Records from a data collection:
=== Section Start ===

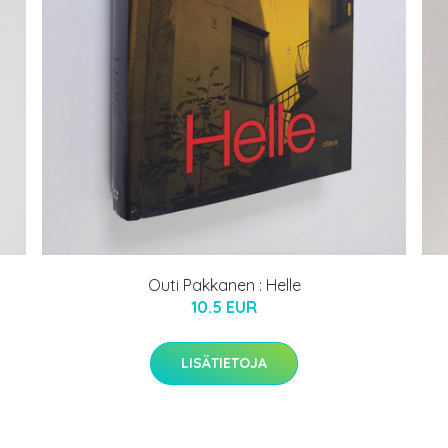
Outi Pakkanen : Helle
10.5 EUR
LISÄTIETOJA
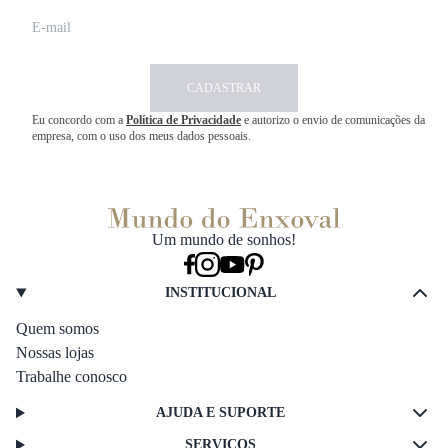
CADASTRAR
Eu concordo com a
Política de Privacidade
e autorizo o envio de comunicações da
empresa, com o uso dos meus dados pessoais.
Um mundo de sonhos!
INSTITUCIONAL
Quem somos
Nossas lojas
Trabalhe conosco
AJUDA E SUPORTE
SERVIÇOS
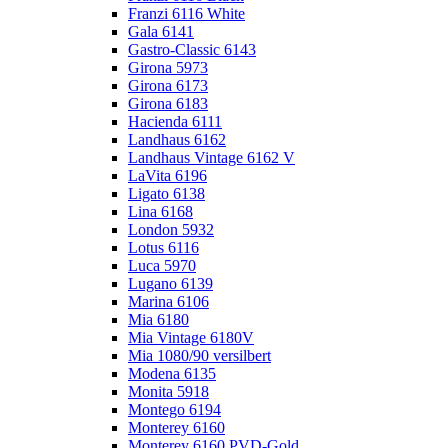
Franzi 6116 White
Gala 6141
Gastro-Classic 6143
Girona 5973
Girona 6173
Girona 6183
Hacienda 6111
Landhaus 6162
Landhaus Vintage 6162 V
LaVita 6196
Ligato 6138
Lina 6168
London 5932
Lotus 6116
Luca 5970
Lugano 6139
Marina 6106
Mia 6180
Mia Vintage 6180V
Mia 1080/90 versilbert
Modena 6135
Monita 5918
Montego 6194
Monterey 6160
Monterey 6160 PVD-Gold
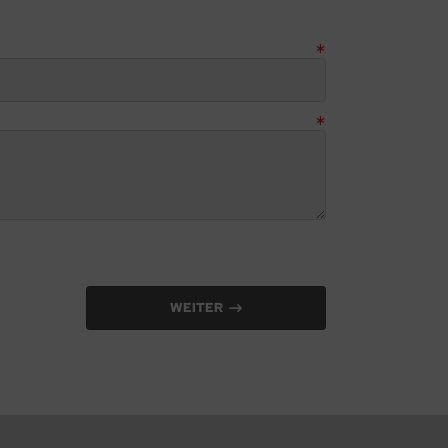
WEITER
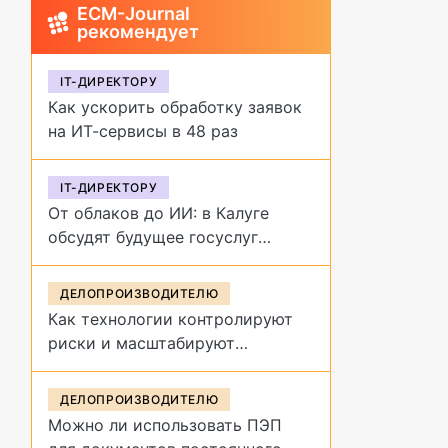
ECM-Journal
рекомендует
IT-ДИРЕКТОРУ
Как ускорить обработку заявок
на ИТ-сервисы в 48 раз
IT-ДИРЕКТОРУ
От облаков до ИИ: в Калуге
обсудят будущее госуслуг
на форуме «Цифровая
эволюция»
ДЕЛОПРОИЗВОДИТЕЛЮ
Как технологии контролируют
риски и масштабируют
управление договорами
ДЕЛОПРОИЗВОДИТЕЛЮ
Можно ли использовать ПЭП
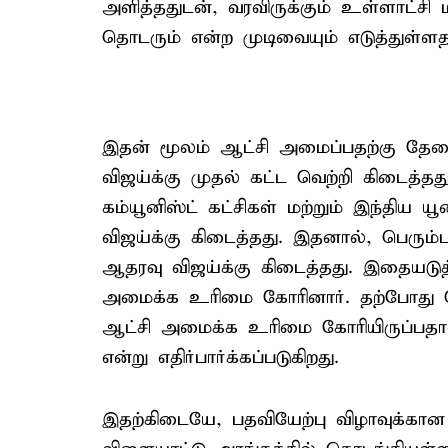
அளித்ததுடன், வரவிருக்கும் உள்ளாட்சி 
தொடரும் என்ற முடிவையும் எடுத்துள்
இதன் மூலம் ஆட்சி அமைப்பதற்கு தேவை
விஜய்க்கு முதல் கட்ட வெற்றி கிடைத்தத
கம்யூனிஸ்ட் கட்சிகள் மற்றும் இந்திய ய
விஜய்க்கு கிடைத்தது. இதனால், பெரும
ஆதரவு விஜய்க்கு கிடைத்தது. இதையடுத
அமைக்க உரிமை கோரினார். தற்போது பெ
ஆட்சி அமைக்க உரிமை கோரியிருப்பதால்
என்று எதிர்பார்க்கப்படுகிறது.
இதற்கிடையே, பதவியேற்பு விழாவுக்கா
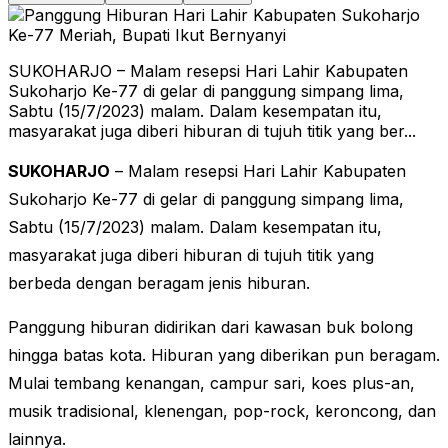
SUKOHARJO – Malam resepsi Hari Lahir Kabupaten
Sukoharjo Ke-77 di gelar di panggung simpang lima,
Sabtu (15/7/2023) malam. Dalam kesempatan itu,
masyarakat juga diberi hiburan di tujuh titik yang ber...
SUKOHARJO
– Malam resepsi Hari Lahir Kabupaten
Sukoharjo Ke-77 di gelar di panggung simpang lima,
Sabtu (15/7/2023) malam. Dalam kesempatan itu,
masyarakat juga diberi hiburan di tujuh titik yang
berbeda dengan beragam jenis hiburan.
Panggung hiburan didirikan dari kawasan buk bolong
hingga batas kota. Hiburan yang diberikan pun beragam.
Mulai tembang kenangan, campur sari, koes plus-an,
musik tradisional, klenengan, pop-rock, keroncong, dan
lainnya.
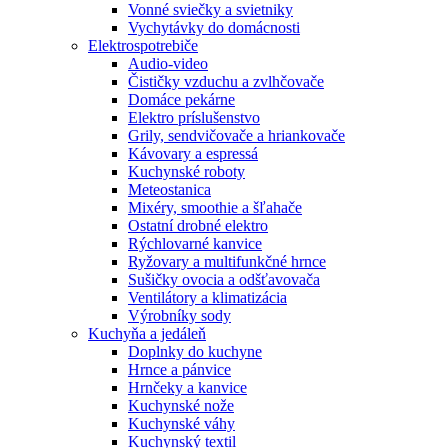
Vonné sviečky a svietniky
Vychytávky do domácnosti
Elektrospotrebiče
Audio-video
Čističky vzduchu a zvlhčovače
Domáce pekárne
Elektro príslušenstvo
Grily, sendvičovače a hriankovače
Kávovary a espressá
Kuchynské roboty
Meteostanica
Mixéry, smoothie a šľahače
Ostatní drobné elektro
Rýchlovarné kanvice
Ryžovary a multifunkčné hrnce
Sušičky ovocia a odšťavovača
Ventilátory a klimatizácia
Výrobníky sody
Kuchyňa a jedáleň
Doplnky do kuchyne
Hrnce a pánvice
Hrnčeky a kanvice
Kuchynské nože
Kuchynské váhy
Kuchynský textil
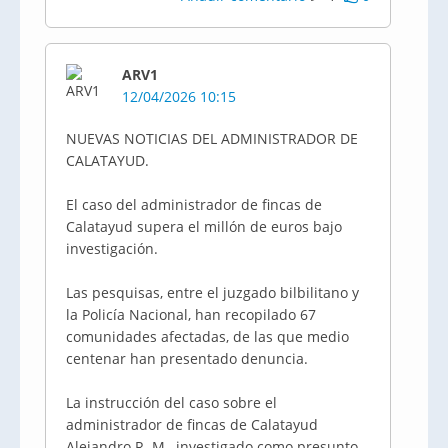
ARV1
12/04/2026 10:15
NUEVAS NOTICIAS DEL ADMINISTRADOR DE
CALATAYUD.
El caso del administrador de fincas de
Calatayud supera el millón de euros bajo
investigación.
Las pesquisas, entre el juzgado bilbilitano y
la Policía Nacional, han recopilado 67
comunidades afectadas, de las que medio
centenar han presentado denuncia.
La instrucción del caso sobre el
administrador de fincas de Calatayud
Alejandro R. M., investigado como presunto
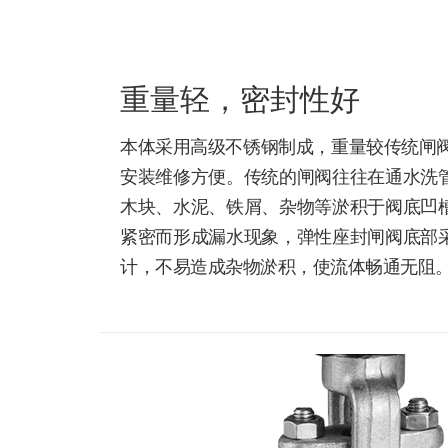
重量轻，密封性好
本体采用高级不锈钢制成，重量较传统闸阀重
安装维修方便。传统的闸阀往往在通水洗
木块、水泥、铁屑、杂物等淤积于阀底凹
紧密而形成漏水现象，弹性座封闸阀底部
计，不易造成杂物淤积，使流体畅通无阻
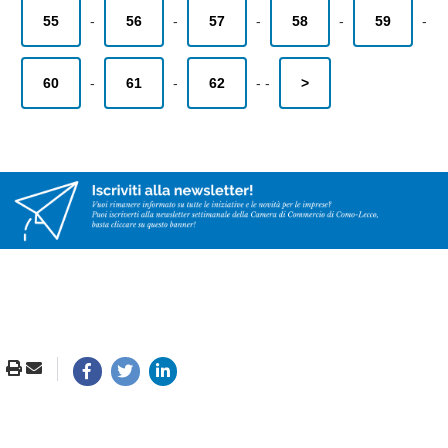
55
-
56
-
57
-
58
-
59
-
60
-
61
-
62
-
-
>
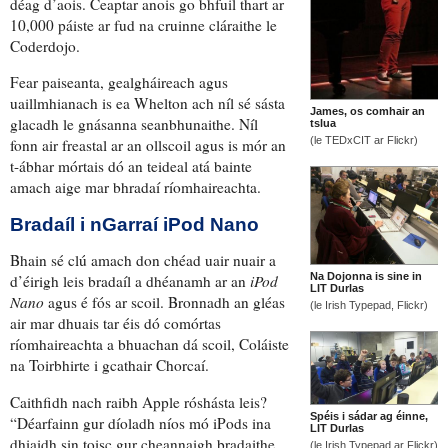
déag d’aois. Ceaptar anois go bhfuil thart ar
10,000 páiste
ar fud na cruinne cláraithe le
Coderdojo.
Fear paiseanta,
gealgháireach agus
uaillmhianach
is ea Whelton ach
níl sé sásta
James, os comhair an
glacadh le
gnásanna seanbhunaithe
.
Níl
tslua
(le TEDxCIT ar Flickr)
fonn air
freastal ar an ollscoil
agus
is mór an
t-ábhar mórtais dó an teideal atá bainte
amach aige
mar bhradaí ríomhaireachta
.
Bradaíl i nGarraí iPod Nano
Bhain sé clú amach don chéad uair nuair a
Na Dojonna is sine in
d’éirigh leis bradaíl a dhéanamh ar an
iPod
LIT Durlas
Nano
agus é fós ar scoil
.
Bronnadh an gléas
(le Irish Typepad, Flickr)
air mar dhuais
tar éis dó comórtas
ríomhaireachta a bhuachan dá scoil
,
Coláiste
na Toirbhirte
i gcathair Chorcaí.
Caithfidh nach raibh Apple róshásta leis
?
Spéis i sádar ag éinne,
“
Déarfainn gur díoladh níos mó iPods
ina
LIT Durlas
dhiaidh sin
toisc gur cheannaigh bradaithe
(le Irish Typepad ar Flickr)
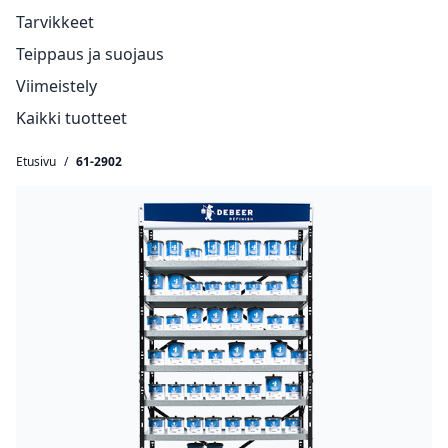
Tarvikkeet
Teippaus ja suojaus
Viimeistely
Kaikki tuotteet
Etusivu
/
61-2902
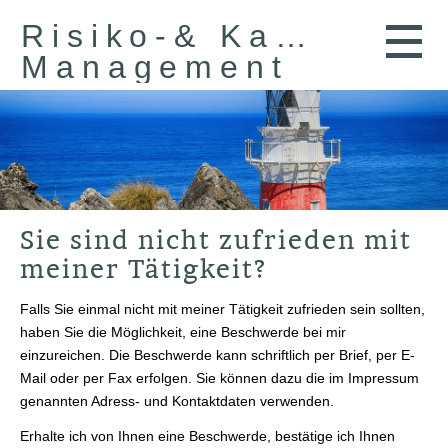
Risiko-& Kapital-
Management
Sie sind nicht zufrieden mit
meiner Tätigkeit?
Falls Sie einmal nicht mit meiner Tätigkeit zufrieden sein sollten,
haben Sie die Möglichkeit, eine Beschwerde bei mir
einzureichen. Die Beschwerde kann schriftlich per Brief, per E-
Mail oder per Fax erfolgen. Sie können dazu die im Impressum
genannten Adress- und Kontaktdaten verwenden.
Erhalte ich von Ihnen eine Beschwerde, bestätige ich Ihnen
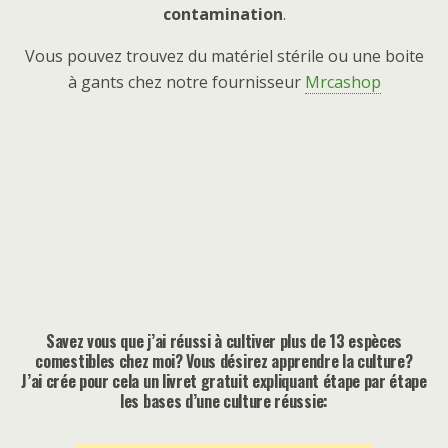
contamination
.
Vous pouvez trouvez du matériel stérile ou une boite
à gants chez notre fournisseur
Mrcashop
Savez vous que j’ai réussi à cultiver plus de 13 espèces
comestibles chez moi? Vous désirez apprendre la culture?
J’ai crée pour cela un livret gratuit expliquant étape par étape
les bases d’une culture réussie:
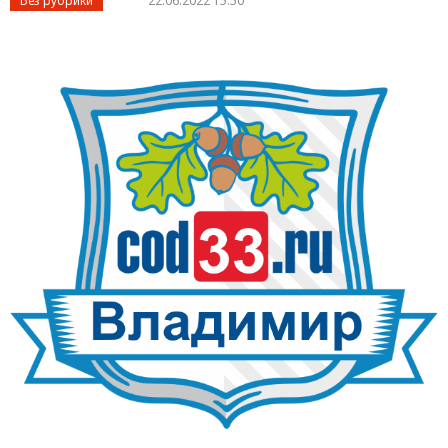
Без рубрики
22.06.2022 15:50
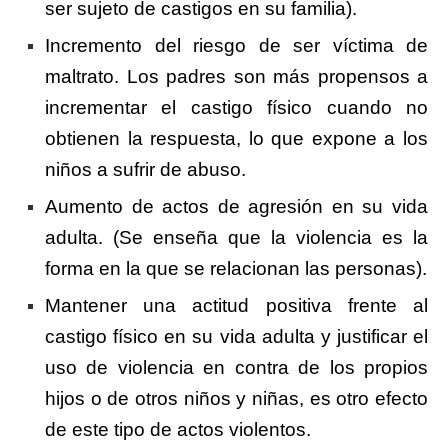
ser sujeto de castigos en su familia).
Incremento del riesgo de ser víctima de
maltrato. Los padres son más propensos a
incrementar el castigo físico cuando no
obtienen la respuesta, lo que expone a los
niños a sufrir de abuso.
Aumento de actos de agresión en su vida
adulta. (Se enseña que la violencia es la
forma en la que se relacionan las personas).
Mantener una actitud positiva frente al
castigo físico en su vida adulta y justificar el
uso de violencia en contra de los propios
hijos o de otros niños y niñas, es otro efecto
de este tipo de actos violentos.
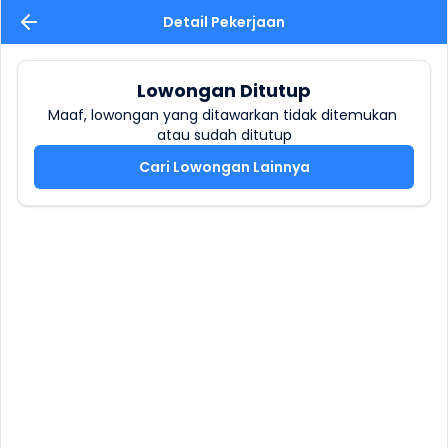
Detail Pekerjaan
Lowongan Ditutup
Maaf, lowongan yang ditawarkan tidak ditemukan 
atau sudah ditutup
Cari Lowongan Lainnya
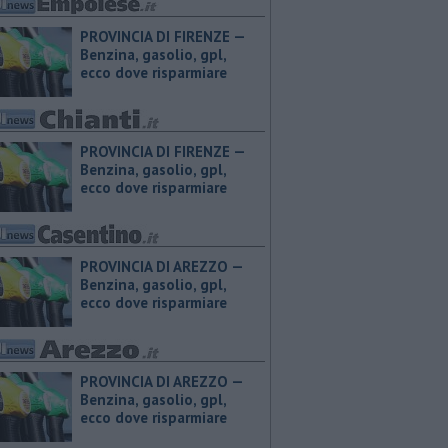
PROVINCIA DI FIRENZE — ​
Benzina, gasolio, gpl,
ecco dove risparmiare
PROVINCIA DI FIRENZE — ​
Benzina, gasolio, gpl,
ecco dove risparmiare
PROVINCIA DI AREZZO — ​
Benzina, gasolio, gpl,
ecco dove risparmiare
PROVINCIA DI AREZZO — ​
Benzina, gasolio, gpl,
ecco dove risparmiare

=== Section End ===

§ **Task item**:
Identify the lines above that contain the word "meiner", then copy them.

§ **Answer for this exercise**:
meiner Tätigkeit?
Falls Sie einmal nicht mit meiner Tätigkeit zufrieden sein sollten,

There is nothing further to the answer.